====== INFORMATION ======

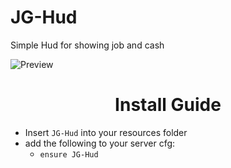# JG-Hud
Simple Hud for showing job and cash


![Preview](https://cdn.discordapp.com/attachments/939573467349655602/1020472088697520128/unknown.png)

<h1 align='center'>Install Guide</a></h1>

- Insert `JG-Hud` into your resources folder
- add the following to your server cfg:
  - `ensure JG-Hud`

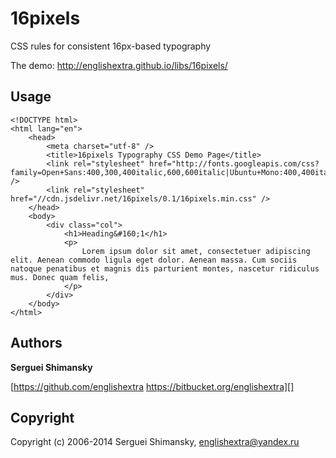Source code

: # 16pixels

CSS rules for consistent 16px-based typography

The demo: <http://englishextra.github.io/libs/16pixels/>

## Usage

	<!DOCTYPE html>
	<html lang="en">
		<head>
			<meta charset="utf-8" />
			<title>16pixels Typography CSS Demo Page</title>
			<link rel="stylesheet" href="http://fonts.googleapis.com/css?family=Open+Sans:400,300,400italic,600,600italic|Ubuntu+Mono:400,400italic,700,700italic|Voces&amp;subset=latin,cyrillic" />
			<link rel="stylesheet" href="//cdn.jsdelivr.net/16pixels/0.1/16pixels.min.css" />
		</head>
		<body>
			<div class="col">
				<h1>Heading&#160;1</h1>
				<p>
					Lorem ipsum dolor sit amet, consectetuer adipiscing elit. Aenean commodo ligula eget dolor. Aenean massa. Cum sociis natoque penatibus et magnis dis parturient montes, nascetur ridiculus mus. Donec quam felis,
				</p>
			</div>
		</body>
	</html>

## Authors

**Serguei Shimansky**

[https://github.com/englishextra https://bitbucket.org/englishextra][]

## Copyright

Copyright (c) 2006-2014 Serguei Shimansky, <englishextra@yandex.ru>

======

• _DIRECTIONS FOR THIS TASK_
Where in the entries above does the word "Serguei" appear? Copy each line that has it.

• _WRITTEN RESPONSE_
**Serguei Shimansky**
Copyright (c) 2006-2014 Serguei Shimansky, <englishextra@yandex.ru>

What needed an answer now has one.